Aflac Incorporated reported a decrease in total revenues for the fiscal year 2025, amounting to $17.2 billion, a 9.3% decline compared to $18.9 billion in 2024. This downturn was primarily attributed to net investment losses of $572 million in 2025, contrasting with net investment gains of $1.3 billion in the previous year. The company's net earnings also experienced a decrease, reaching $3.6 billion, or $6.82 per diluted share, compared to $5.4 billion, or $9.63 per diluted share, in 2024. These figures reflect the impact of challenging conditions in the global capital markets on Aflac's investment portfolio.

Despite the overall decline in revenue and net earnings, Aflac's adjusted earnings for 2025 were $4.0 billion, or $7.49 per diluted share, slightly higher than the $4.1 billion, or $7.21 per diluted share, reported in 2024. The company also actively managed its capital by repurchasing $3.5 billion, or 33.0 million, of its common shares during the year. As of December 31, 2025, Aflac had 114.3 million shares remaining authorized for repurchase, indicating a continued commitment to returning value to shareholders. The average yen/dollar exchange rate in 2025 was 149.32, a 1.1% strengthening compared to the 2024 rate of 150.97, which positively impacted adjusted earnings per diluted share by $0.04.

Operationally, Aflac Japan's new annualized premium sales increased by 16.0% in yen terms, driven by strong sales of the new cancer insurance product, Miraito, and the Tsumitasu product. Aflac U.S. also saw an increase in new annualized premium sales, primarily driven by sales of group products. The company's human capital management initiatives included the launch of Aflac Leadership Academy in Japan and partnerships with colleges and universities in the U.S. to attract and develop talent. As of December 31, 2025, Aflac Japan was represented by approximately 6,300 sales agencies, with approximately 112,000 licensed sales associates, while Aflac U.S. had an average of approximately 5,300 actively producing agents, including brokers.

Looking ahead, Aflac's 2026 outlook includes expectations for Aflac Japan to generate a benefit ratio in the range of 60% to 63% and an expense ratio in the range of 20% to 23%. Aflac U.S. is expected to generate a benefit ratio in the range of 48% to 52% and an expense ratio in the range of 36% to 39%. The company aims to maintain strong capital ratios in both Aflac Japan and Aflac U.S., with target economic solvency ratio (ESR) and risk-based capital (RBC) ranges of 170% to 230% and 350% to 450%, respectively.

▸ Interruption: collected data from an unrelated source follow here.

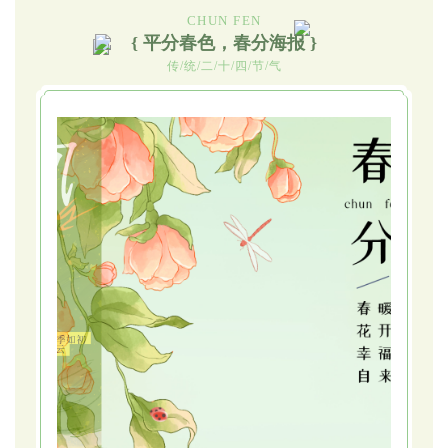
CHUN FEN
{ 平分春色，春分海报 }
传/统/二/十/四/节/气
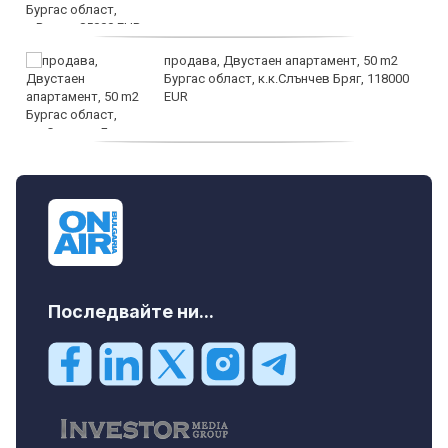
продава, Двустаен апартамент, 50 m2
Бургас област, к.к.Слънчев Бряг, 118000
EUR
продава, Двустаен апартамент, 59 m2
Бургас област, гр.Несебър, 98000 EUR
Последвайте ни...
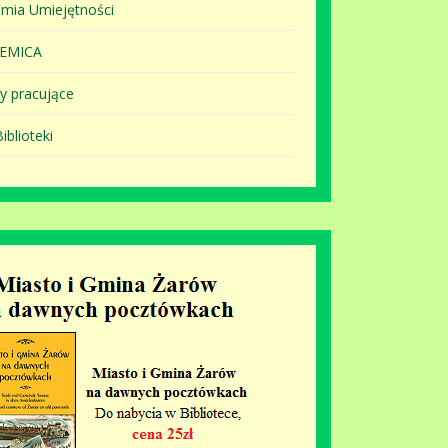
mia Umiejętności
EMICA
y pracujące
iblioteki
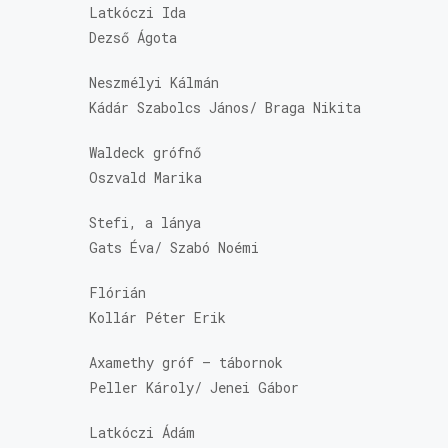
Latkóczi Ida
Dezső Ágota
Neszmélyi Kálmán
Kádár Szabolcs János/ Braga Nikita
Waldeck grófnő
Oszvald Marika
Stefi, a lánya
Gats Éva/ Szabó Noémi
Flórián
Kollár Péter Erik
Axamethy gróf – tábornok
Peller Károly/ Jenei Gábor
Latkóczi Ádám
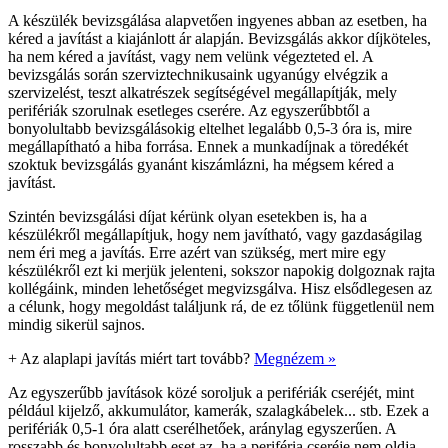
A készülék bevizsgálása alapvetően ingyenes abban az esetben, ha
kéred a javítást a kiajánlott ár alapján. Bevizsgálás akkor díjköteles,
ha nem kéred a javítást, vagy nem velünk végezteted el. A
bevizsgálás során szerviztechnikusaink ugyanúgy elvégzik a
szervizelést, teszt alkatrészek segítségével megállapítják, mely
perifériák szorulnak esetleges cserére. Az egyszerűbbtől a
bonyolultabb bevizsgálásokig eltelhet legalább 0,5-3 óra is, mire
megállapítható a hiba forrása. Ennek a munkadíjnak a töredékét
szoktuk bevizsgálás gyanánt kiszámlázni, ha mégsem kéred a
javítást.
Szintén bevizsgálási díjat kérünk olyan esetekben is, ha a
készülékről megállapítjuk, hogy nem javítható, vagy gazdaságilag
nem éri meg a javítás. Erre azért van szükség, mert mire egy
készülékről ezt ki merjük jelenteni, sokszor napokig dolgoznak rajta
kollégáink, minden lehetőséget megvizsgálva. Hisz elsődlegesen az
a célunk, hogy megoldást találjunk rá, de ez tőlünk függetlenül nem
mindig sikerül sajnos.
+
Az alaplapi javítás miért tart tovább?
Megnézem »
Az egyszerűbb javítások közé soroljuk a perifériák cseréjét, mint
például kijelző, akkumulátor, kamerák, szalagkábelek... stb. Ezek a
perifériák 0,5-1 óra alatt cserélhetőek, aránylag egyszerűen. A
rosszabb és bonyolultabb eset az, ha a periféria cseréje nem oldja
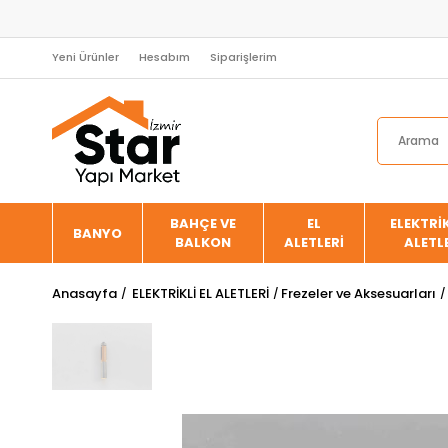
Yeni Ürünler
Hesabım
Siparişlerim
BAHÇE VE
EL
ELEKTRİK
BANYO
BALKON
ALETLERİ
ALETL
Anasayfa
ELEKTRİKLİ EL ALETLERİ
Frezeler ve Aksesuarları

These targets are consistent with Aflac's risk management practices and commitment to shareholder dividends.

About AFLAC INC

Aflac Incorporated is a leading provider of supplemental health and life insurance, primarily serving customers in Japan and the U.S. Its key offerings include cancer and medical insurance products designed to alleviate financial stress during health crises. With a focus on innovation and digital sales, Aflac targets a growing market of consumers facing rising out-of-pocket medical costs. The company is enhancing its product portfolio and expanding distribution channels to meet evolving customer needs.

This description was generated via AI from an annual report. Updated 8 months ago.

About 10-K Filings

A 10-K form is a comprehensive annual report that public companies in the United States must file with the SEC, providing a detailed overview of the company's financial condition, performance, and business strategies.

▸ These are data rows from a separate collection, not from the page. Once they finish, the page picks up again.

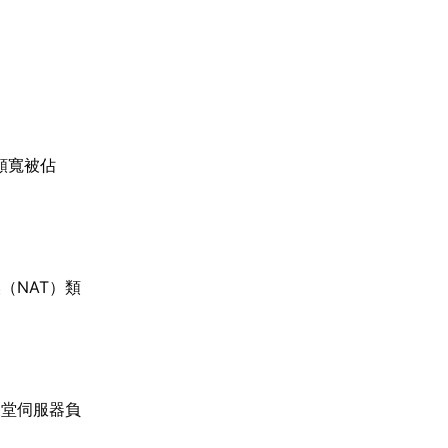
頻寬被佔
（NAT）類
天堂伺服器負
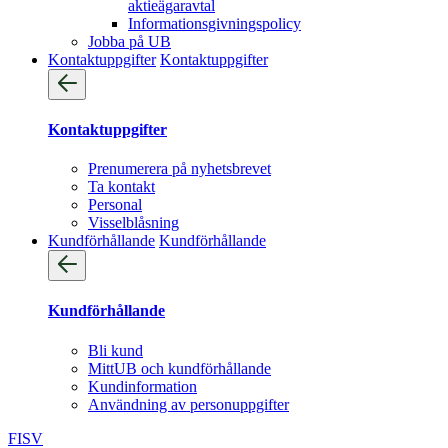
aktieägaravtal
Informationsgivningspolicy
Jobba på UB
Kontaktuppgifter
Kontaktuppgifter
Kontaktuppgifter
Prenumerera på nyhetsbrevet
Ta kontakt
Personal
Visselblåsning
Kundförhållande
Kundförhållande
Kundförhållande
Bli kund
MittUB och kundförhållande
Kundinformation
Användning av personuppgifter
FI
SV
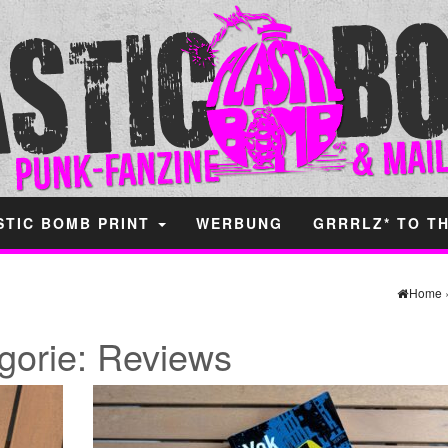
STIC BOMB PRINT
WERBUNG
GRRRLZ* TO T
Home
gorie:
Reviews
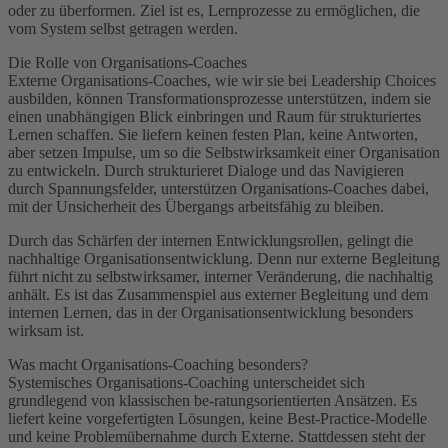
oder zu überformen. Ziel ist es, Lernprozesse zu ermöglichen, die
vom System selbst getragen werden.
Die Rolle von Organisations-Coaches
Externe Organisations-Coaches, wie wir sie bei Leadership Choices
ausbilden, können Transformationsprozesse unterstützen, indem sie
einen unabhängigen Blick einbringen und Raum für strukturiertes
Lernen schaffen. Sie liefern keinen festen Plan, keine Antworten,
aber setzen Impulse, um so die Selbstwirksamkeit einer Organisation
zu entwickeln. Durch strukturieret Dialoge und das Navigieren
durch Spannungsfelder, unterstützen Organisations-Coaches dabei,
mit der Unsicherheit des Übergangs arbeitsfähig zu bleiben.
Durch das Schärfen der internen Entwicklungsrollen, gelingt die
nachhaltige Organisationsentwicklung. Denn nur externe Begleitung
führt nicht zu selbstwirksamer, interner Veränderung, die nachhaltig
anhält. Es ist das Zusammenspiel aus externer Begleitung und dem
internen Lernen, das in der Organisationsentwicklung besonders
wirksam ist.
Was macht Organisations-Coaching besonders?
Systemisches Organisations-Coaching unterscheidet sich
grundlegend von klassischen be-ratungsorientierten Ansätzen. Es
liefert keine vorgefertigten Lösungen, keine Best-Practice-Modelle
und keine Problemübernahme durch Externe. Stattdessen steht der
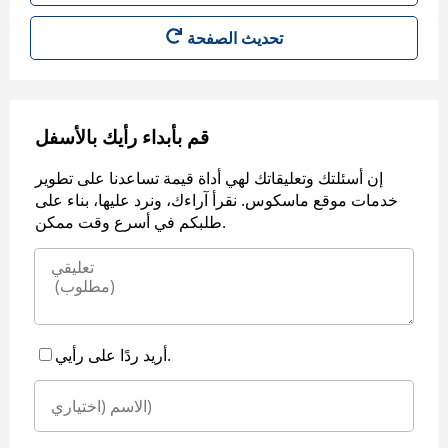
قم بأبداء رأيك بالأسفل
إن أسئلتك وتعليقاتك لهي أداة قيمة تساعدنا على تطوير
خدمات موقع ماسكوس. نقرأ آراءك، ونرد عليها، بناء على
طلبكم في أسرع وقت ممكن.
أريد ردًا على رأيي.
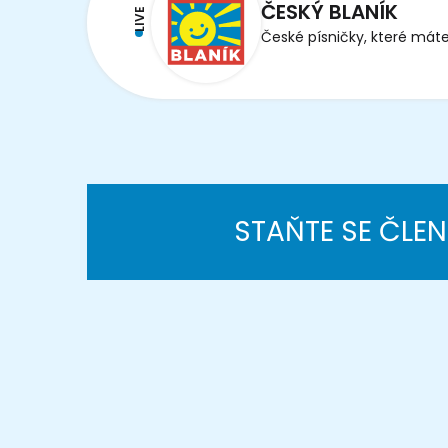
ČESKÝ BLANÍK
LIVE
České písničky, které máte
STAŇTE SE ČLE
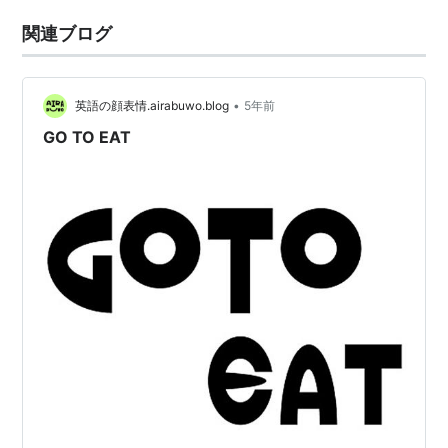
関連ブログ
•
英語の顔表情.airabuwo.blog
5年前
GO TO EAT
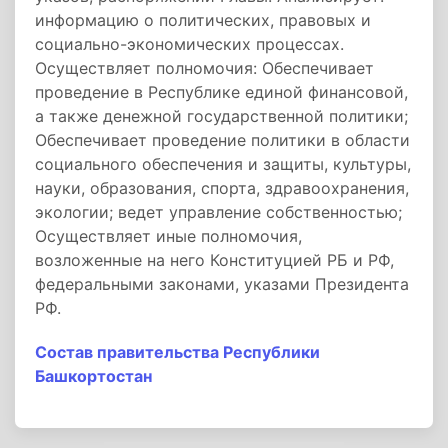
информацию о политических, правовых и
социально-экономических процессах.
Осуществляет полномочия: Обеспечивает
проведение в Республике единой финансовой,
а также денежной государственной политики;
Обеспечивает проведение политики в области
социального обеспечения и защиты, культуры,
науки, образования, спорта, здравоохранения,
экологии; ведет управление собственностью;
Осуществляет иные полномочия,
возложенные на него Конституцией РБ и РФ,
федеральными законами, указами Президента
РФ.
Состав правительства Республики
Башкортостан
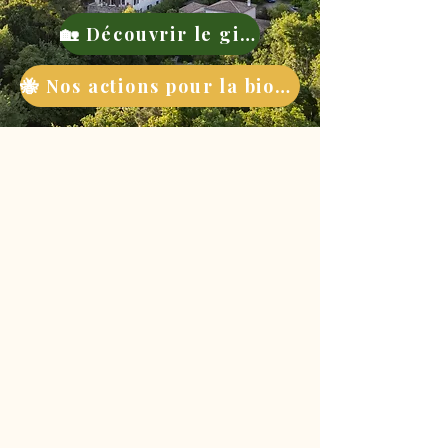
🏡 Découvrir le gite
🐝 Nos actions pour la biodiversité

Key points about the 10-K:

  • Frequency: Filed annually, typically within 60 to 90 days after the end of the company's fiscal year.
  • Content: It includes:
    • Detailed financial statements audited by an independent accounting firm
    • Management's Discussion and Analysis (MD&A) of financial condition and results
    • Description of the company's business, properties, and legal proceedings
    • Risk factors and market risks
    • Executive compensation and corporate governance information
  • Importance: Considered the most comprehensive and important document a public company files with the SEC.
  • Length: Often exceeds 100 pages due to its extensive and detailed nature.

Our Methodology

AssetRoom is committed to providing timely summaries of news from public companies. We use AI to generate these summaries quickly, but they are not reviewed by human experts.

Our method:

  1. Data Collection: We continuously monitor for new filings (currently limited to US-listed stocks).
  2. AI-Powered Analysis: Our advanced AI system processes each filing, identifying key information and extracting relevant data.
  3. Summary Generation: The AI creates a concise, easy-to-understand summary of the filing, highlighting the most important points.
  4. Publication: The summary is immediately published on our platform, allowing users instant access to the latest information.
  5. Email users: We distribute round-up emails according to our users preferences, keeping them in the loop with the companies they follow.